EXTRACTED RECORDS Start Marker
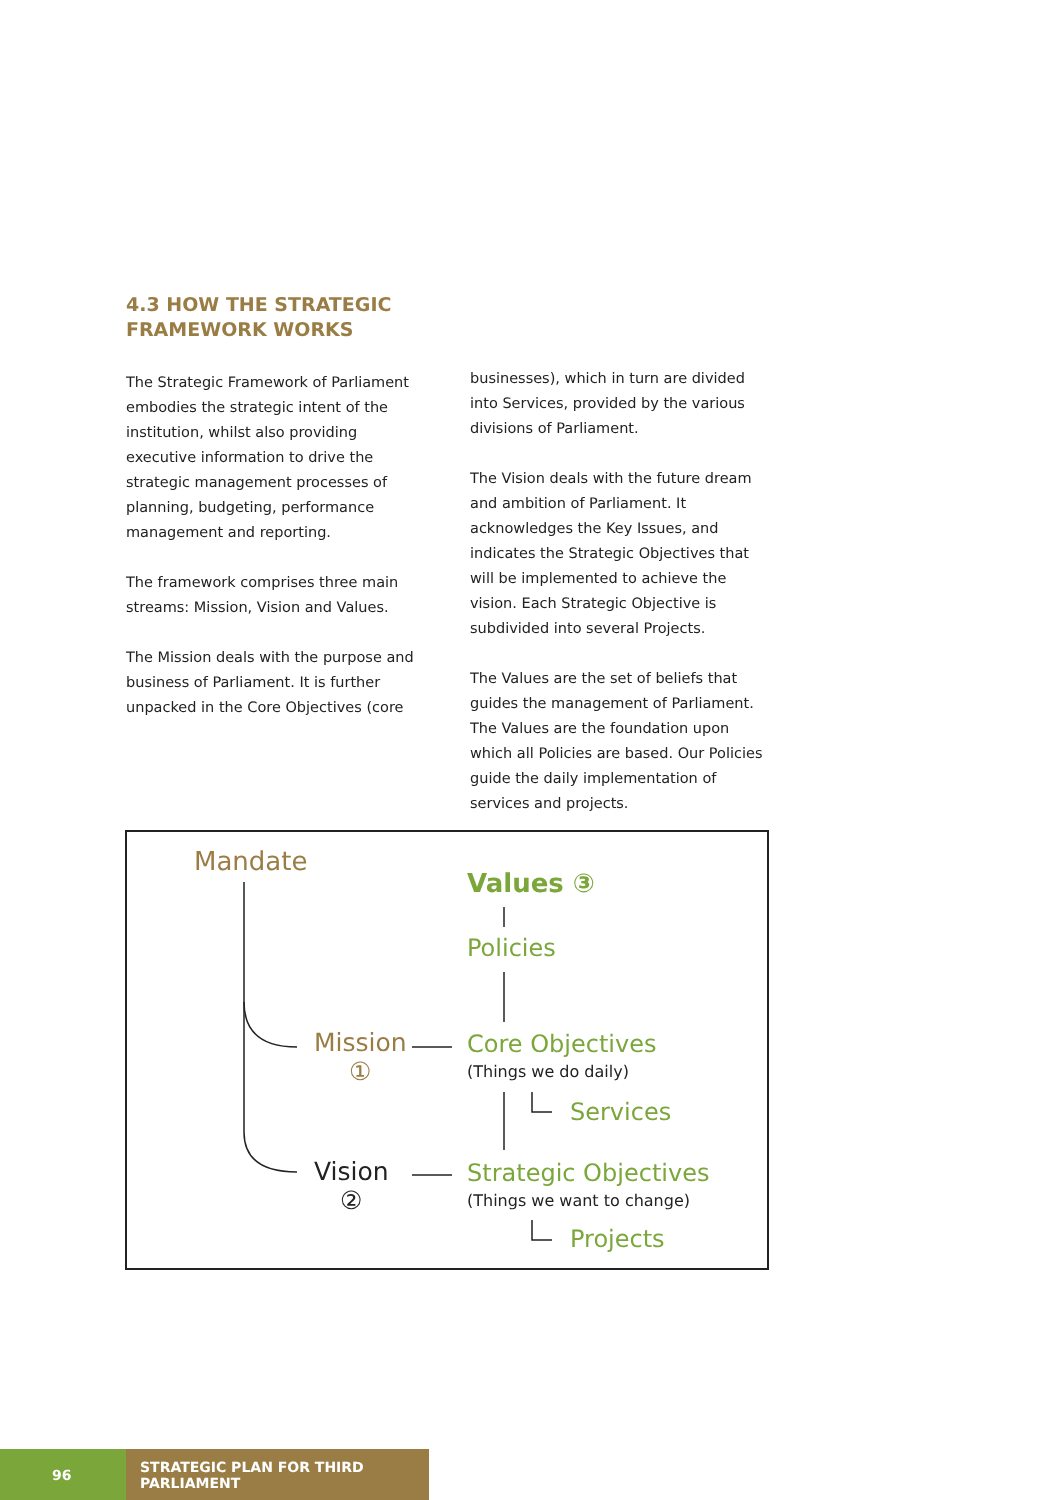4.3 HOW THE STRATEGIC
FRAMEWORK WORKS
The Strategic Framework of Parliament embodies the strategic intent of the institution, whilst also providing executive information to drive the strategic management processes of planning, budgeting, performance management and reporting.
The framework comprises three main streams: Mission, Vision and Values.
The Mission deals with the purpose and business of Parliament. It is further unpacked in the Core Objectives (core
businesses), which in turn are divided into Services, provided by the various divisions of Parliament.
The Vision deals with the future dream and ambition of Parliament. It acknowledges the Key Issues, and indicates the Strategic Objectives that will be implemented to achieve the vision. Each Strategic Objective is subdivided into several Projects.
The Values are the set of beliefs that guides the management of Parliament. The Values are the foundation upon which all Policies are based. Our Policies guide the daily implementation of services and projects.
Mandate
Values ③
Policies
Mission
①
Core Objectives
(Things we do daily)
Services
Vision
②
Strategic Objectives
(Things we want to change)
Projects
96 STRATEGIC PLAN FOR THIRD PARLIAMENT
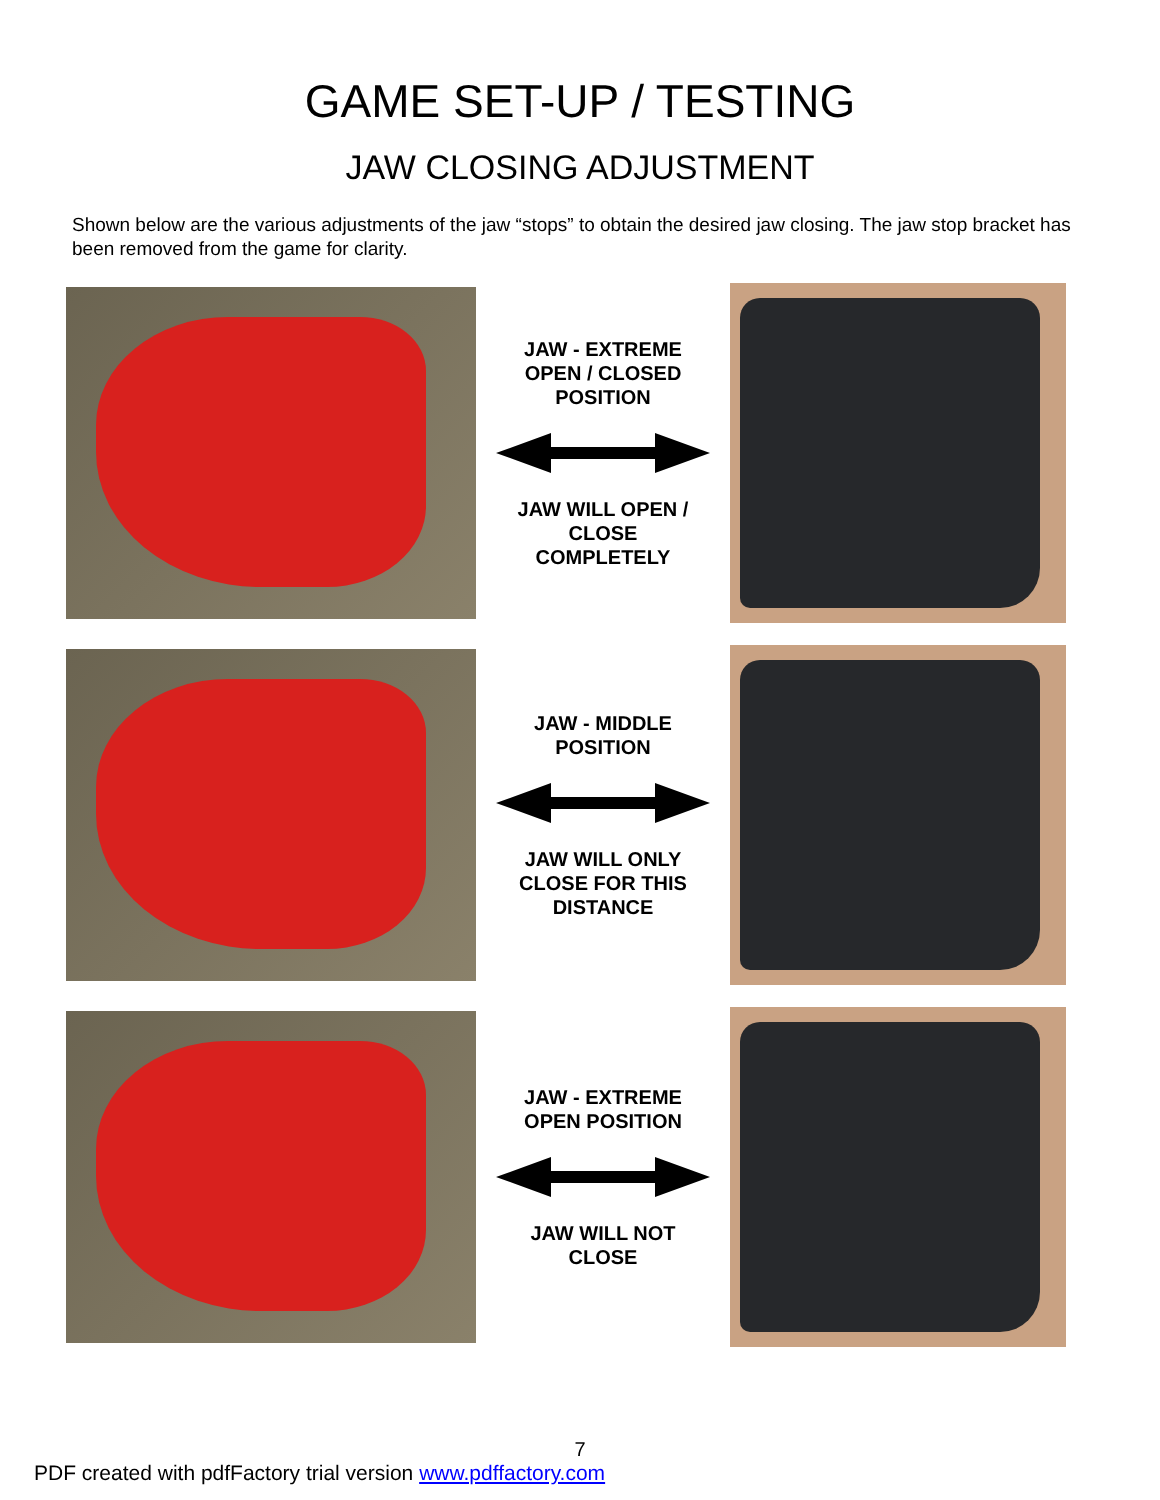GAME SET-UP / TESTING
JAW CLOSING ADJUSTMENT
Shown below are the various adjustments of the jaw “stops” to obtain the desired jaw closing. The jaw stop bracket has been removed from the game for clarity.
JAW - EXTREME
OPEN / CLOSED
POSITION JAW WILL OPEN /
CLOSE
COMPLETELY
JAW - MIDDLE
POSITION JAW WILL ONLY
CLOSE FOR THIS
DISTANCE
JAW - EXTREME
OPEN POSITION JAW WILL NOT
CLOSE
7
PDF created with pdfFactory trial version www.pdffactory.com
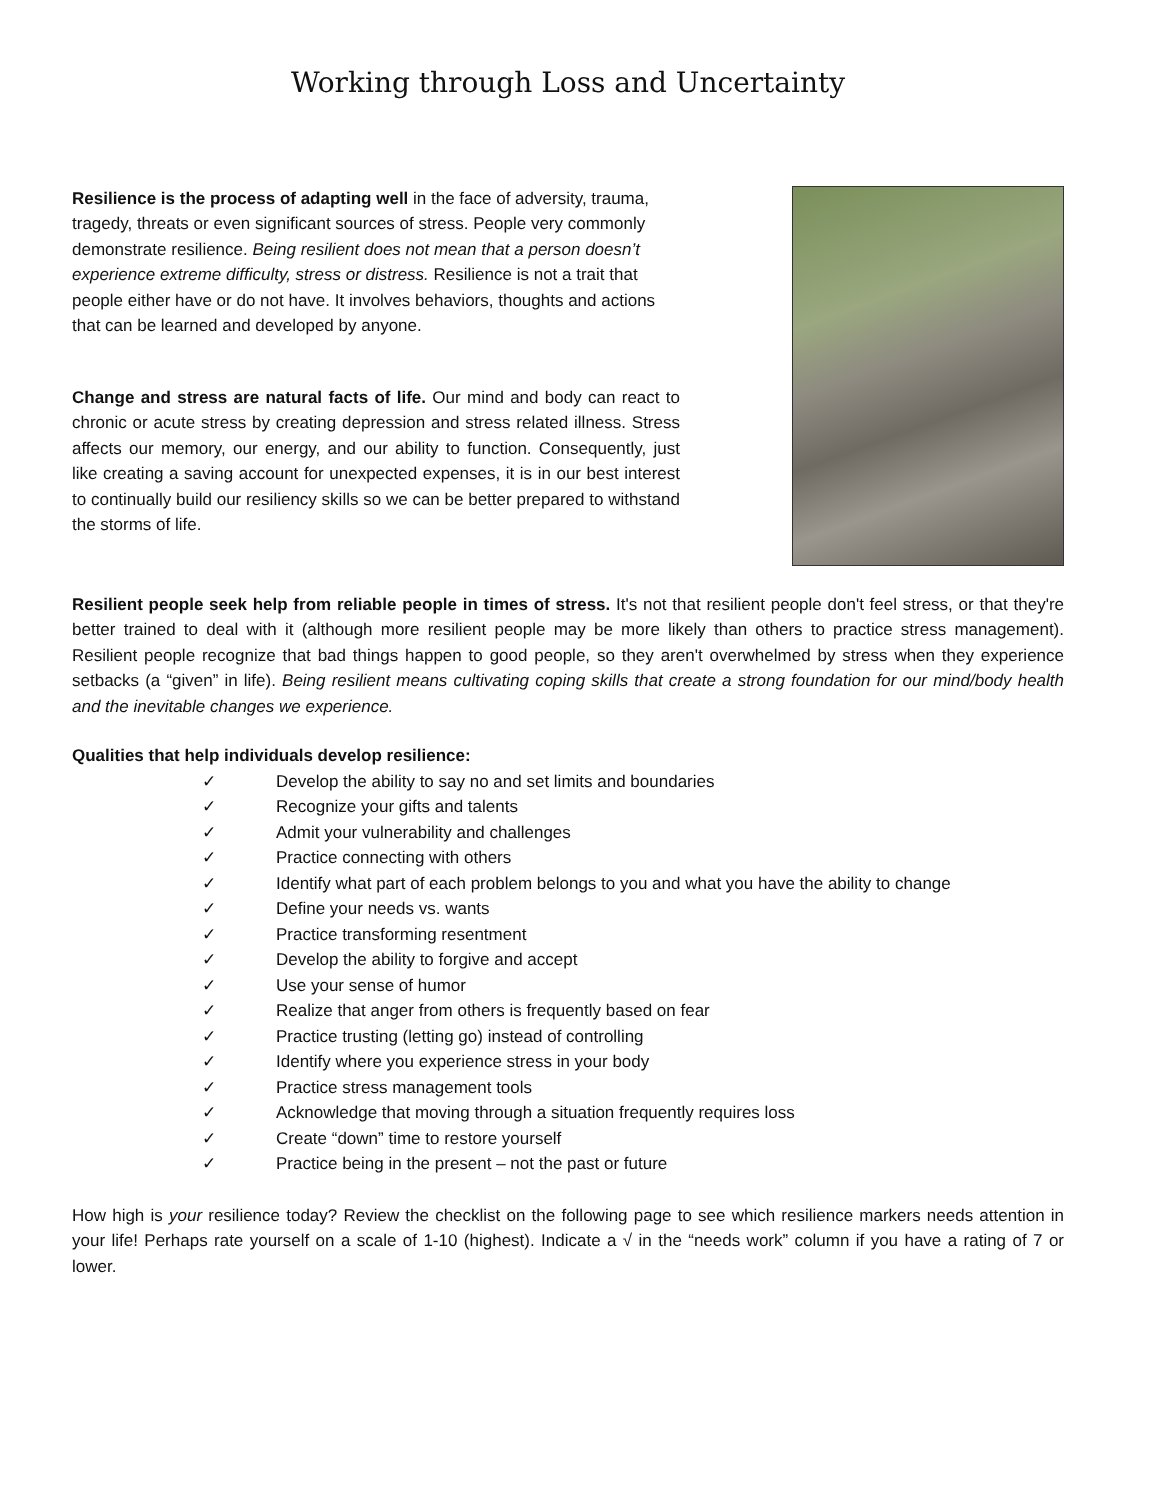Working through Loss and Uncertainty
Resilience is the process of adapting well in the face of adversity, trauma, tragedy, threats or even significant sources of stress. People very commonly demonstrate resilience. Being resilient does not mean that a person doesn’t experience extreme difficulty, stress or distress. Resilience is not a trait that people either have or do not have. It involves behaviors, thoughts and actions that can be learned and developed by anyone.
Change and stress are natural facts of life. Our mind and body can react to chronic or acute stress by creating depression and stress related illness. Stress affects our memory, our energy, and our ability to function. Consequently, just like creating a saving account for unexpected expenses, it is in our best interest to continually build our resiliency skills so we can be better prepared to withstand the storms of life.
Resilient people seek help from reliable people in times of stress. It's not that resilient people don't feel stress, or that they're better trained to deal with it (although more resilient people may be more likely than others to practice stress management). Resilient people recognize that bad things happen to good people, so they aren't overwhelmed by stress when they experience setbacks (a “given” in life). Being resilient means cultivating coping skills that create a strong foundation for our mind/body health and the inevitable changes we experience.
Qualities that help individuals develop resilience:
✓ Develop the ability to say no and set limits and boundaries
✓ Recognize your gifts and talents
✓ Admit your vulnerability and challenges
✓ Practice connecting with others
✓ Identify what part of each problem belongs to you and what you have the ability to change
✓ Define your needs vs. wants
✓ Practice transforming resentment
✓ Develop the ability to forgive and accept
✓ Use your sense of humor
✓ Realize that anger from others is frequently based on fear
✓ Practice trusting (letting go) instead of controlling
✓ Identify where you experience stress in your body
✓ Practice stress management tools
✓ Acknowledge that moving through a situation frequently requires loss
✓ Create “down” time to restore yourself
✓ Practice being in the present – not the past or future
How high is your resilience today? Review the checklist on the following page to see which resilience markers needs attention in your life! Perhaps rate yourself on a scale of 1-10 (highest). Indicate a √ in the “needs work” column if you have a rating of 7 or lower.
EXTRACTED RECORDS End Marker
**WORK REQUIRED:** The string "Values" marks the lines to copy; report each of them from the data above.

**EXERCISE OUTPUT:**
The framework comprises three main streams: Mission, Vision and Values.
The Values are the set of beliefs that guides the management of Parliament. The Values are the foundation upon which all Policies are based. Our Policies guide the daily implementation of services and projects.
Values ③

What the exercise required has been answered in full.